J Cancer 2019; 10(20):4978-4988. doi:10.7150/jca.29372
Impact of Cold Ischemic Time and Freeze-Thaw Cycles on RNA, DNA and Protein Quality in Colorectal Cancer Tissues Biobanking
1. Guangdong Institute of Gastrointestinal, Guangzhou, Guangdong, China.
2. Department of Pathology, the Sixth Affiliated Hospital of Sun Yat-sen University, Guangzhou, Guangdong, China.
3. Department of Gastrointestinal Surgery, the Sixth Affiliated Hospital of Sun Yat-sen University, Guangzhou, Guangdong, China.
4. China National Center for Biotechnology Development, Beijing, China.
5. The Ohio State University Comprehensive Cancer Center, Columbus, Ohio, USA.
6. Department of Systems Biology, Division of Basic Science Research, The University of Texas MD Anderson Cancer Center, Houston, TX, USA.
7. Department of Radiation Oncology, the Sixth Affiliated Hospital of Sun Yat-sen University, Guangzhou, Guangdong, China.
XJ Fan, Y Huang, PH Wu and XK Yin contributed equally to this study.
Fan XJ, Huang Y, Wu PH, Yin XK, Yu XH, Fu XH, Feng LL, Wang YL, Yi HJ, Chen ZT, Yin JX, Zhang DL, Feng WX, Bai SM, Kim T, Mills GB, Lu YL, Wan XB, Wang L. Impact of Cold Ischemic Time and Freeze-Thaw Cycles on RNA, DNA and Protein Quality in Colorectal Cancer Tissues Biobanking.
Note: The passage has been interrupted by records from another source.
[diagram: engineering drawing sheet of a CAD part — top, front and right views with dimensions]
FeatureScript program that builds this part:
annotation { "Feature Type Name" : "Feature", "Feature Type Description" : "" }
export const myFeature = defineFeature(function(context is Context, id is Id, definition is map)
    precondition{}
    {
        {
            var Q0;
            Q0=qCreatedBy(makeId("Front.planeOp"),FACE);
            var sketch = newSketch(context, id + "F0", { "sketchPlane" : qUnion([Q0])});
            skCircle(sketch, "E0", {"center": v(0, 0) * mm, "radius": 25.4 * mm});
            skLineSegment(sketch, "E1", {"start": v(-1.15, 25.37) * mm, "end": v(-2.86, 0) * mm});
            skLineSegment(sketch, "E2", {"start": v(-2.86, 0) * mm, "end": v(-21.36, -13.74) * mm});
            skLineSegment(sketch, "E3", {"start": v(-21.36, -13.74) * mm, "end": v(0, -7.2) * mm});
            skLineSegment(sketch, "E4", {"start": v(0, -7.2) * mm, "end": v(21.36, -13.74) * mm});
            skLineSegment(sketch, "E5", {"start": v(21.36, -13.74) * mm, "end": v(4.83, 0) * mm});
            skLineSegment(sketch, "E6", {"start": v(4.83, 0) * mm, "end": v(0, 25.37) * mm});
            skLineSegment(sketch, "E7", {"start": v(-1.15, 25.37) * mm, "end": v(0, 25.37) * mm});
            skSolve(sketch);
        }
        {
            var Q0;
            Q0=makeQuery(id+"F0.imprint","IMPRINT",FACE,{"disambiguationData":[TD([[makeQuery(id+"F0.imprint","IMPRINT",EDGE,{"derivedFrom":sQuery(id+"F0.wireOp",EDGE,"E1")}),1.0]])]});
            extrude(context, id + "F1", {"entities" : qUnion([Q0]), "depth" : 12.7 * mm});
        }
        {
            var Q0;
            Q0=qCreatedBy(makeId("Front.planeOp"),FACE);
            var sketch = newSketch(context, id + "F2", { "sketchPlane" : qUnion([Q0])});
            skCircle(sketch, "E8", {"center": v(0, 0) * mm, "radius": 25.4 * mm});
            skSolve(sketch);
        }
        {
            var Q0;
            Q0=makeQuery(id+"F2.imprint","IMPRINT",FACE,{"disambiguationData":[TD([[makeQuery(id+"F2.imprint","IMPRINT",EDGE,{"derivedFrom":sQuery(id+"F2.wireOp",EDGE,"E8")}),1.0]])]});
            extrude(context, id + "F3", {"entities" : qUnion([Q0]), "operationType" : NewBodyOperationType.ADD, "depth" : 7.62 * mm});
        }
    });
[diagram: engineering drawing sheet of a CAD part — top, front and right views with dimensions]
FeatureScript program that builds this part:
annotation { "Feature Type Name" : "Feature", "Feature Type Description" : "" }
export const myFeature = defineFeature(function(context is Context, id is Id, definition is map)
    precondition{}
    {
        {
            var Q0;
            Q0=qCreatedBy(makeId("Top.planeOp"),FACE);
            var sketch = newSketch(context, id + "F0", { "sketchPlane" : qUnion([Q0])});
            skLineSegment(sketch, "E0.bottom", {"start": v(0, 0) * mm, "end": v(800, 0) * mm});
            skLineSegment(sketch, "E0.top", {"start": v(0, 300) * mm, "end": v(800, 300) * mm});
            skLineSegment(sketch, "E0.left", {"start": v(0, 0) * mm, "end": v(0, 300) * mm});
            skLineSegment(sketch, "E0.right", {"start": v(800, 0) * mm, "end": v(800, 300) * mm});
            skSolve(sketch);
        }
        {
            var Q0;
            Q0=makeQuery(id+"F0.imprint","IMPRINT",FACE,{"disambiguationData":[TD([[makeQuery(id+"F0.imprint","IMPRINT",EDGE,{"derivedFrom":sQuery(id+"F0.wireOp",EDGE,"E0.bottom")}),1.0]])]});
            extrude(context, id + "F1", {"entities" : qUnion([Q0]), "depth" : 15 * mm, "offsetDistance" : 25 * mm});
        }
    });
J Cancer 2019; 10(20):4978-4988. doi:10.7150/jca.29372. Available from http://www.jcancer.org/v10p4978.htm
Tissue-derived RNA, DNA and protein samples become more and more crucial for molecular detection in clinical research, personalized and targeted cancer therapy. This study evaluated how to biobanking colorectal tissues through examining the influences of cold ischemic time and freeze-thaw cycles on RNA, DNA and protein integrity. Here, 144 pairs of tumor and normal colorectal tissues were used to investigate the impact of cold ischemic times (0-48h) on RNA, DNA and protein integrity at on ice or room temperature conditions. Additionally, 45 pairs of tissues experienced 0-9 freeze-thaw cycles, and then the RNA, DNA and protein quality were analyzed. On ice, RNA, DNA and protein from colorectal tumor and normal tissues were all stable up to 48h after surgery. At room temperature, RNA in colorectal tumor and normal tissues began to degrade at 8h and 24h, respectively. Meanwhile, the tumor tissues DNA degradation occurred at 24h after surgery at room temperature. Similarly, the protein expression level of tumor and normal tissues began to change at 24h after the surgery at room temperature. Interestingly, tissue RNA and DNA remained stable even after 9 freeze-thaw cycles, whereas the proteins levels were remarkably changed after 7 freeze-thaw cycles. This study provided a useful evidence on how to store human colorectal tissues for biobanking. Preserving the surgical colorectal tissue on ice was an effective way to prevent RNA, DNA and protein degradation. Importantly, more than 7 repeated freeze-thaw cycles were not recommended for colorectal tissues.
Keywords: colorectal tissue bank, quality control, RNA integrity, DNA integrity, protein expression.